[EXERCISE PROMPT]
Rewrite the lines starting with the one that contains "#### Gérer les membres de l'équipe" and going on through the one that contains "### Accompagnement des", putting "salariés" wherever "employés" appears and leaving everything else unchanged.

____ DATA PROVIDED

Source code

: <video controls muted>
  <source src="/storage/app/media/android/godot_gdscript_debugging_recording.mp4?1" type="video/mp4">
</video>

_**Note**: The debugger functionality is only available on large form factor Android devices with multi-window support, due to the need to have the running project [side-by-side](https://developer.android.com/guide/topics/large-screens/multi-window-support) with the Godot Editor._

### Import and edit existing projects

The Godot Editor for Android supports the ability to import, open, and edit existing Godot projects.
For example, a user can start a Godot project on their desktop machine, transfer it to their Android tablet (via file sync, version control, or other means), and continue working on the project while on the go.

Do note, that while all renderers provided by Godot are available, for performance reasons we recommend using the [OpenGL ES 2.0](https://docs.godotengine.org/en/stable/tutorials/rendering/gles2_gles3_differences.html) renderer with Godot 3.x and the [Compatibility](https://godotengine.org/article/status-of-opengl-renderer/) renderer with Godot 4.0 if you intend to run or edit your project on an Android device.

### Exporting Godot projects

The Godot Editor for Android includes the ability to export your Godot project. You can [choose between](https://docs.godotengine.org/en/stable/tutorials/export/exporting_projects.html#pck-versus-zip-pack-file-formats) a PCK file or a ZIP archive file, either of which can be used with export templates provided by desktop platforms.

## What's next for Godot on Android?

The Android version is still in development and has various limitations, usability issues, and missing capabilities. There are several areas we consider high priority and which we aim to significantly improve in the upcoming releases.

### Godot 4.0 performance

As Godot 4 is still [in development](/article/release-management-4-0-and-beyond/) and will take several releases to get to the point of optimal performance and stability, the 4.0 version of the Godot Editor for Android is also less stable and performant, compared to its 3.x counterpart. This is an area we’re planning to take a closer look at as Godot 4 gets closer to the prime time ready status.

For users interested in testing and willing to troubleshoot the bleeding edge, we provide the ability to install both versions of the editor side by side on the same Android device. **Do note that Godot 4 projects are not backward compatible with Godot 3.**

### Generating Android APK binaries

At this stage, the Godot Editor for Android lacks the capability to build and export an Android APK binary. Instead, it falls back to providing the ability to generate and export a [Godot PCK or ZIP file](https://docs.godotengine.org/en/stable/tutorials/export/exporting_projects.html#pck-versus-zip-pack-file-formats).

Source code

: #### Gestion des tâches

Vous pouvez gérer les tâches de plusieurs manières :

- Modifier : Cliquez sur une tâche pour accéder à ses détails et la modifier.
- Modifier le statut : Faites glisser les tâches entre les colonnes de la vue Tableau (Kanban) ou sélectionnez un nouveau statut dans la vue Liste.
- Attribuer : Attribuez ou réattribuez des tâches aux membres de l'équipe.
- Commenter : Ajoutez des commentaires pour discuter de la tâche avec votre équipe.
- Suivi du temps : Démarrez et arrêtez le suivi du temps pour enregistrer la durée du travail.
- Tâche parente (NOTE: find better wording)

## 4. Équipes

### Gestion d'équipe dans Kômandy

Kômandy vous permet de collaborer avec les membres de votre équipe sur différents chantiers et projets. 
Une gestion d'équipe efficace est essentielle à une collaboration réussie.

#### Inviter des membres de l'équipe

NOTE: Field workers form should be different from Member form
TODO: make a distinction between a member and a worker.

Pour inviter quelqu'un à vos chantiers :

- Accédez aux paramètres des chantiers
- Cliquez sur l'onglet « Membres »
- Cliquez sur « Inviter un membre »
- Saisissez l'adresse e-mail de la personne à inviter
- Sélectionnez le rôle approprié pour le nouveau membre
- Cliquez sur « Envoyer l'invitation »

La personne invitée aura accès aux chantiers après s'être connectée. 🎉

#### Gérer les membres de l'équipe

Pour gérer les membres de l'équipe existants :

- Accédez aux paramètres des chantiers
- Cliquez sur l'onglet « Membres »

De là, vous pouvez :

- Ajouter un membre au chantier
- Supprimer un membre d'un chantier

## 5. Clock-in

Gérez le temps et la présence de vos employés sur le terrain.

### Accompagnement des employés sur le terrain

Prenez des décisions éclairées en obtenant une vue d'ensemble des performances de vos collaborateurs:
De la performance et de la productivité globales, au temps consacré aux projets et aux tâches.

________

[REPLY]
#### Gérer les membres de l'équipe

Pour gérer les membres de l'équipe existants :

- Accédez aux paramètres des chantiers
- Cliquez sur l'onglet « Membres »

De là, vous pouvez :

- Ajouter un membre au chantier
- Supprimer un membre d'un chantier

## 5. Clock-in

Gérez le temps et la présence de vos salariés sur le terrain.

### Accompagnement des salariés sur le terrain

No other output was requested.